• [Requirement]
Pull from the data below each line where the word "社会的な見方" occurs, and copy it.

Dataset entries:
========================================

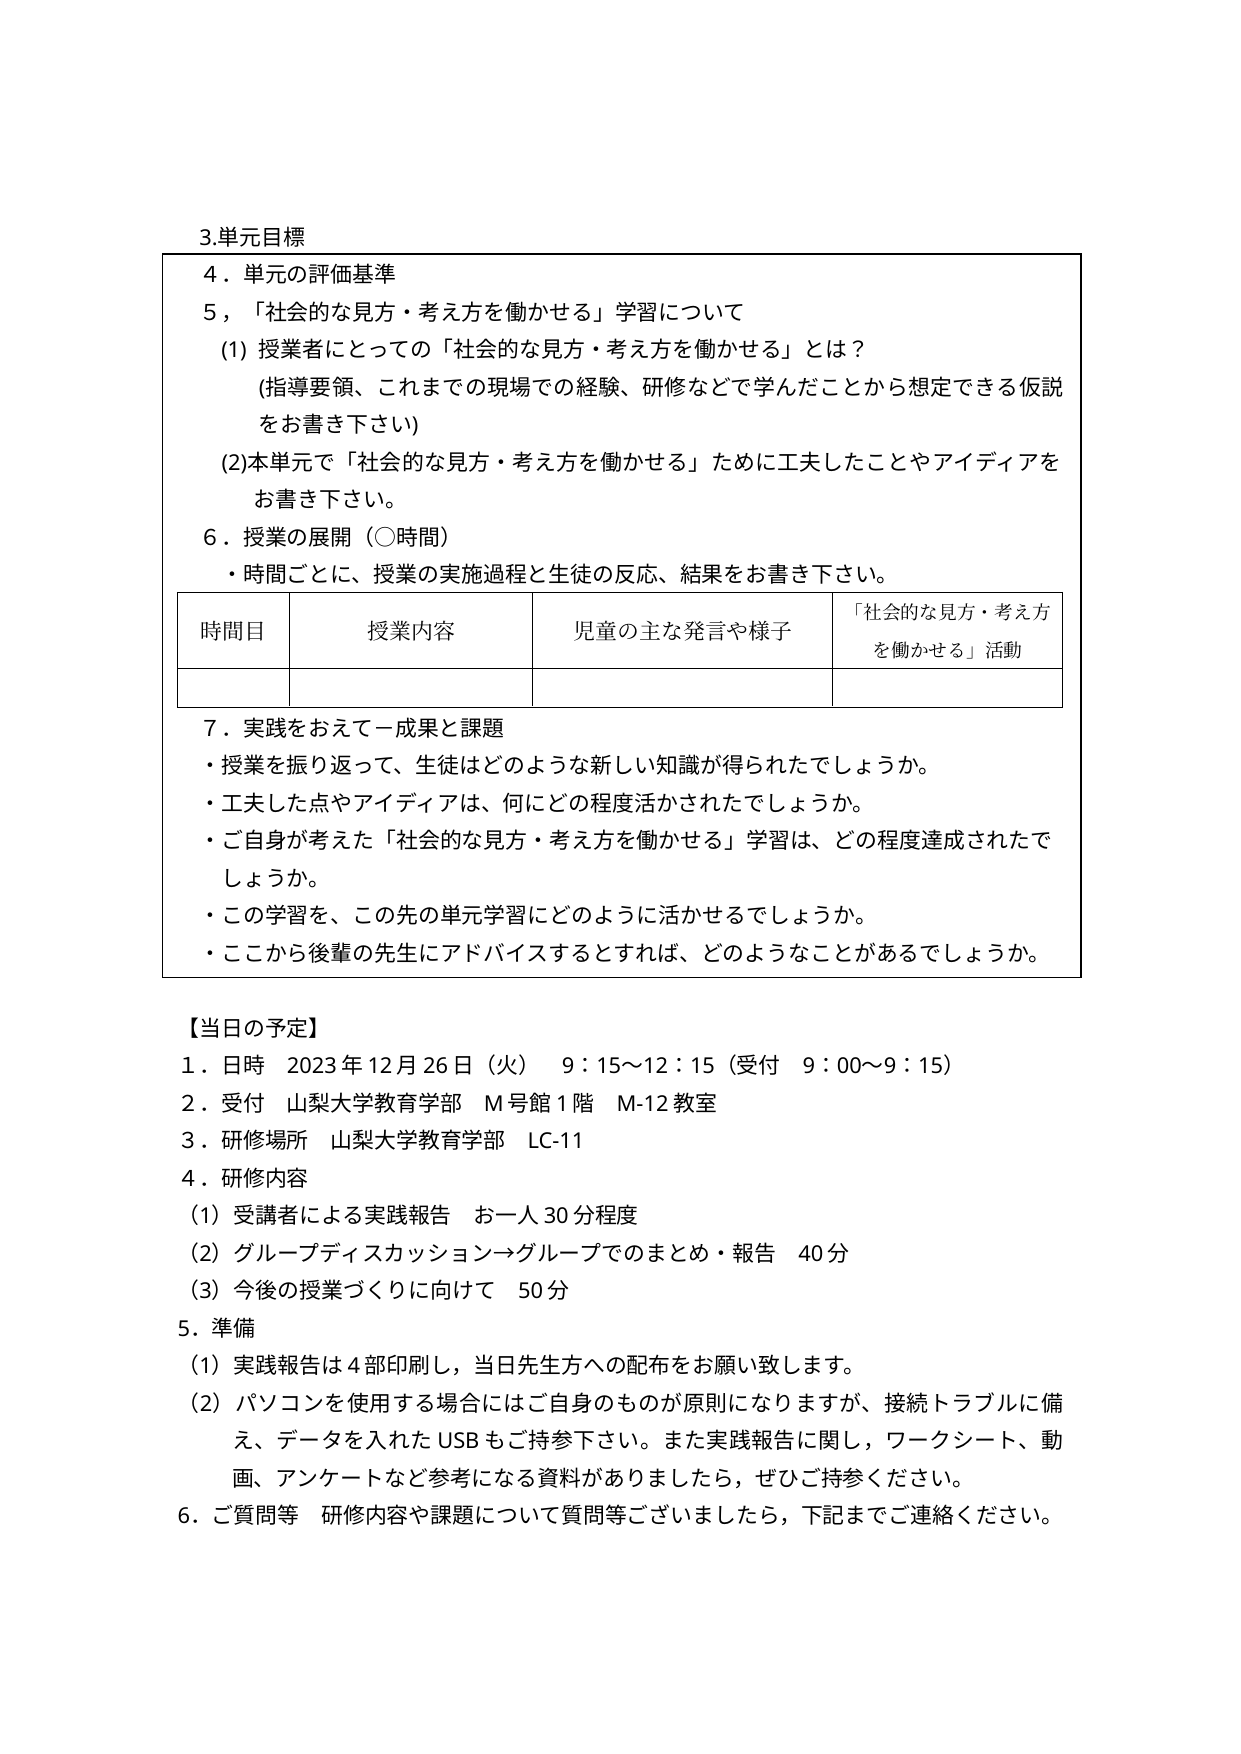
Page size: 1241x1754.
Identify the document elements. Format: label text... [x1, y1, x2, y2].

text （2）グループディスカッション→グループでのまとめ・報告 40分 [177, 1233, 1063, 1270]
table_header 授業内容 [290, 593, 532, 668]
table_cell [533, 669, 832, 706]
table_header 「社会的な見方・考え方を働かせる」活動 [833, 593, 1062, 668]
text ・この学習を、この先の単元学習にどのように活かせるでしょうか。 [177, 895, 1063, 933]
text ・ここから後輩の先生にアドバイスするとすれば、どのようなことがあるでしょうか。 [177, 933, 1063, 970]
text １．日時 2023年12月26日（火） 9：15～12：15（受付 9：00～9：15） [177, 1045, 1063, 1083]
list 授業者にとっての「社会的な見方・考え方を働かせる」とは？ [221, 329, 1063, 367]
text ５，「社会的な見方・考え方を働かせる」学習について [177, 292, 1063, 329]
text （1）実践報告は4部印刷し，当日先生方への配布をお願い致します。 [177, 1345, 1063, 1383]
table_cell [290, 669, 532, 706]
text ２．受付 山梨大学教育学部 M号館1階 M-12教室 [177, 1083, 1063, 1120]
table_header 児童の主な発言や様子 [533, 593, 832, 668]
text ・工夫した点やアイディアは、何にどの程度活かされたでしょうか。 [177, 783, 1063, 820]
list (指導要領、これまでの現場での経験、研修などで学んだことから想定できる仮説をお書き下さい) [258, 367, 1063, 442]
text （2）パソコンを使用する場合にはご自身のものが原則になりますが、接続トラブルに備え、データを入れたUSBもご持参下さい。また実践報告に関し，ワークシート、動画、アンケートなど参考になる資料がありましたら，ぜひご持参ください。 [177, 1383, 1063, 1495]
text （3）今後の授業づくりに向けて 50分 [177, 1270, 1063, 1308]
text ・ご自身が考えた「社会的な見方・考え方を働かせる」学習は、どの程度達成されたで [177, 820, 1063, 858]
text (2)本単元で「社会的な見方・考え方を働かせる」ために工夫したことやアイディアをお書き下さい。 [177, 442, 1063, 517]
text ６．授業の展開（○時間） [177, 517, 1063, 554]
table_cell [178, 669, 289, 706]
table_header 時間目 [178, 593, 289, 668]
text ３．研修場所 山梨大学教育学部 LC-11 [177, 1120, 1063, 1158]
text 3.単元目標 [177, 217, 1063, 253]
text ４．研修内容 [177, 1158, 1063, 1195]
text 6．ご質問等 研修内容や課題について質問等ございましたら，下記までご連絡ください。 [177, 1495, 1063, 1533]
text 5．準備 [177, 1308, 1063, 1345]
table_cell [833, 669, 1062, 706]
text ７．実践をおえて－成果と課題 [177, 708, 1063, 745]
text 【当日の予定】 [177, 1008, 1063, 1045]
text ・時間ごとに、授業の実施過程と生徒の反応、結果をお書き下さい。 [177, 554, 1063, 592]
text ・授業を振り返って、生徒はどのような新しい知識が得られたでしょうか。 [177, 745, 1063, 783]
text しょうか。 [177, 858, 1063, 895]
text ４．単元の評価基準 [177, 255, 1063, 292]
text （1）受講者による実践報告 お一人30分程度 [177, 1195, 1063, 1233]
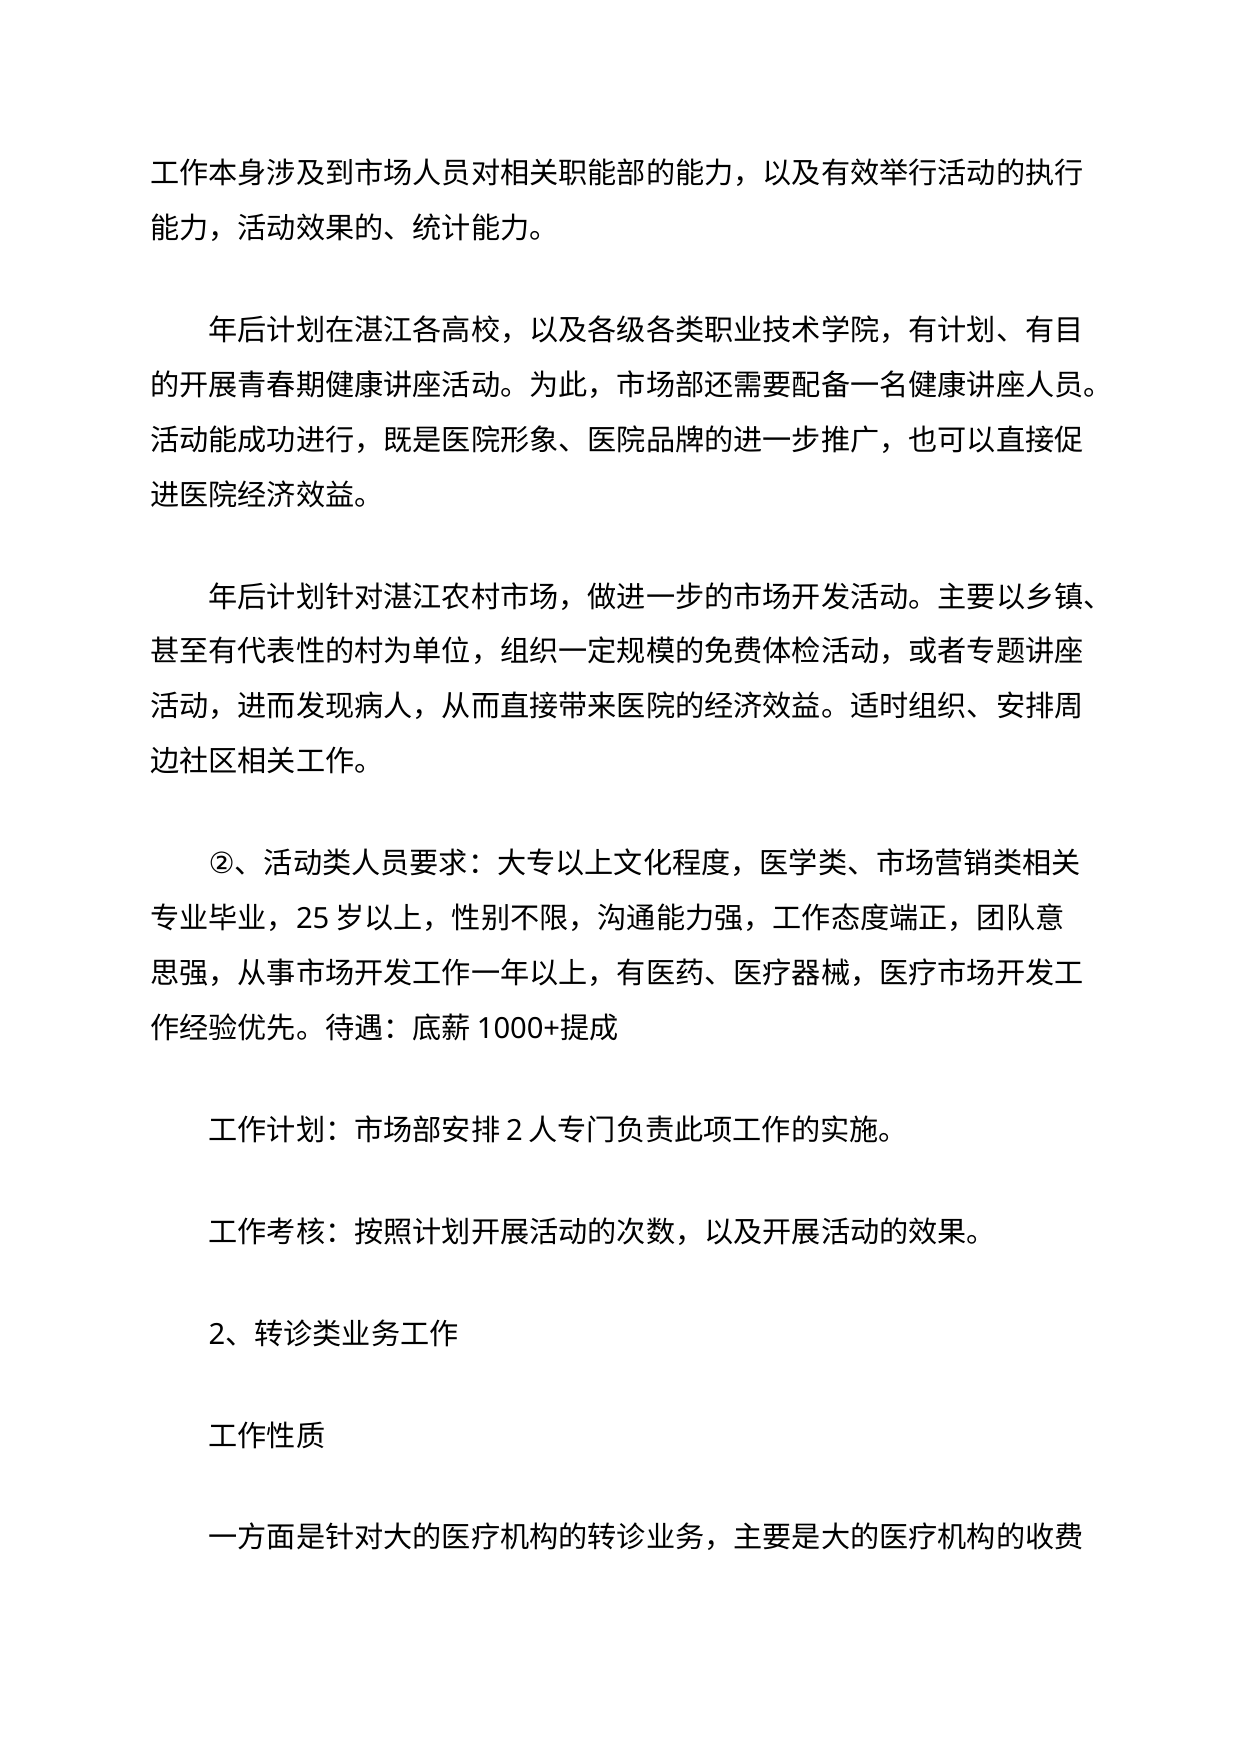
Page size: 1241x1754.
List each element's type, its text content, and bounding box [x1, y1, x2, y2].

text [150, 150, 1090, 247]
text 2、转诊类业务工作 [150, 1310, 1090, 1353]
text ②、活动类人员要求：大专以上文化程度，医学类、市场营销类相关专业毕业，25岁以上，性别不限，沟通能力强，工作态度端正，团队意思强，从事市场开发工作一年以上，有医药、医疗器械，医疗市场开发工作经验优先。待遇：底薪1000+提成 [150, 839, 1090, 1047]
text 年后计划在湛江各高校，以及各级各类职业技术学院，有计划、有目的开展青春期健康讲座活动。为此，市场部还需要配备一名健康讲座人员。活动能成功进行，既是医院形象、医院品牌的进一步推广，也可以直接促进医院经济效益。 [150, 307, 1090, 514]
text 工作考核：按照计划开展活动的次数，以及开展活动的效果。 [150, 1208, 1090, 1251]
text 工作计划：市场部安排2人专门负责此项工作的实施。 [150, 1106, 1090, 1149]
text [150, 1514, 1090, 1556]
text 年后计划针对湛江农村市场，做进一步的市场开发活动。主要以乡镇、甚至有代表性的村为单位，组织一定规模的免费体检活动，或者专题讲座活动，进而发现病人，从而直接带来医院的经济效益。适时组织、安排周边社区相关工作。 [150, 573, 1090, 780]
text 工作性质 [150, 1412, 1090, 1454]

========================================

• [Task output]
table_header 「社会的な見方・考え方を働かせる」活動 [833, 593, 1062, 668]
list 授業者にとっての「社会的な見方・考え方を働かせる」とは？ [221, 329, 1063, 367]
text ５，「社会的な見方・考え方を働かせる」学習について [177, 292, 1063, 329]
text ・ご自身が考えた「社会的な見方・考え方を働かせる」学習は、どの程度達成されたで [177, 820, 1063, 858]
text (2)本単元で「社会的な見方・考え方を働かせる」ために工夫したことやアイディアをお書き下さい。 [177, 442, 1063, 517]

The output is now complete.